So, this tweet [awful word, but what can one do?] from Chuck Tryon caught my eye:
AO Scott's article on the canonical films of the 2000s doesn't appear to mention a single female director: http://bit.ly/2ync3e
Yeah, so, any statisticians in the house to explain how that's so?
[Labored sigh.] Whatever. I was reminded of a tab I've kept open [phraseology that meant nothing when I started blogging but bygones] for some time: David Bordwell's post on cinephilia.
A little more than a year ago, ol' Dave took on the topic of cinephilia and ran through a bunch of scenarios [no data on frame rates] detailing how cinephiliacs communicate, using as a model your copains and mine, Jules et Jim [paging Eve Kosovsky Sedgwick, to whom I'll return whenever I get around to Bright Star]. Apparently, there's the cooperative game, as well as the competitive games of upmanship, involving the breadth strategy, the longevity strategy, the depth strategy, eloquence, and the insider strategy. [You are forgiven if the copy from televised erectile disfunction medication adverts comes to mind.]
Oh, and there's this:
One last question: Are these games for boys only?
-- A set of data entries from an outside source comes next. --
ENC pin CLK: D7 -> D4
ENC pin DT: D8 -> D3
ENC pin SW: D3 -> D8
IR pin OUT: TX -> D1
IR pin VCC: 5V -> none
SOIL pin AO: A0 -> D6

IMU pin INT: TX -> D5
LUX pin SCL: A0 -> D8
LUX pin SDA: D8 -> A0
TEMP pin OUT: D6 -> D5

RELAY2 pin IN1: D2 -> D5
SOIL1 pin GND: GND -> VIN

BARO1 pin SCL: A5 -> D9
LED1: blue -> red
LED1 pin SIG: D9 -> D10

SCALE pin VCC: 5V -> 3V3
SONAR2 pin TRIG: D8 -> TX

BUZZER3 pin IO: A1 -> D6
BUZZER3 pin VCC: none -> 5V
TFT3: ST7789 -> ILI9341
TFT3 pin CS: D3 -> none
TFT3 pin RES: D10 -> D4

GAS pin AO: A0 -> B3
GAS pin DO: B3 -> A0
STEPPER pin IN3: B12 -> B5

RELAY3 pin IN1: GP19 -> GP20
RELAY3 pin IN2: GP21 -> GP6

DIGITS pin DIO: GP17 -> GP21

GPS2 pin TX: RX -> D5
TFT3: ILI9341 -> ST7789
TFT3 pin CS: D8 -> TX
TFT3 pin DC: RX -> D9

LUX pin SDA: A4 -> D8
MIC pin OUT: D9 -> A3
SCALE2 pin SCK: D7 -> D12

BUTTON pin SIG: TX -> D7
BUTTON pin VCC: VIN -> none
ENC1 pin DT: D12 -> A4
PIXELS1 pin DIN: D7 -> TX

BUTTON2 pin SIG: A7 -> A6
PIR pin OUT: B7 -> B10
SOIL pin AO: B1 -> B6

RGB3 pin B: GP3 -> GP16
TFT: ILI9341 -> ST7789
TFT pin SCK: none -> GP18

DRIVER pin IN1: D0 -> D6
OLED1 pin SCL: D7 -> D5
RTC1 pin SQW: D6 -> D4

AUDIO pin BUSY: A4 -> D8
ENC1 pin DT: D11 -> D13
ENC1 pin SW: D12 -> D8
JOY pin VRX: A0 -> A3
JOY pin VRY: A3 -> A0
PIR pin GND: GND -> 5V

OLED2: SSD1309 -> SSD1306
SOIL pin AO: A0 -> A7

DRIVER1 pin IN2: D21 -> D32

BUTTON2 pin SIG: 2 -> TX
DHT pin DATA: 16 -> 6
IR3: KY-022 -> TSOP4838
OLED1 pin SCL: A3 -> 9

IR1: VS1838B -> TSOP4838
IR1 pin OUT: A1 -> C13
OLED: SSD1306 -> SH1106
Is cinephilia itself defined as a guy’s thing? In my experience, no, not wholly; but mostly. Have women opted out? Do they play it differently? I might have to recast my dialogues in order to include Catherine.
Ah, the mythical female cinephilia [and, of course, the Greek root and its associations seem to make all subsequent questions moot before they are posed]! What does it look like, if it exists at all? And does it entail counting to 10? As we lurch into the end-of-year/decade list-making season, it'll be interesting to see what forms lady-cinephilia takes.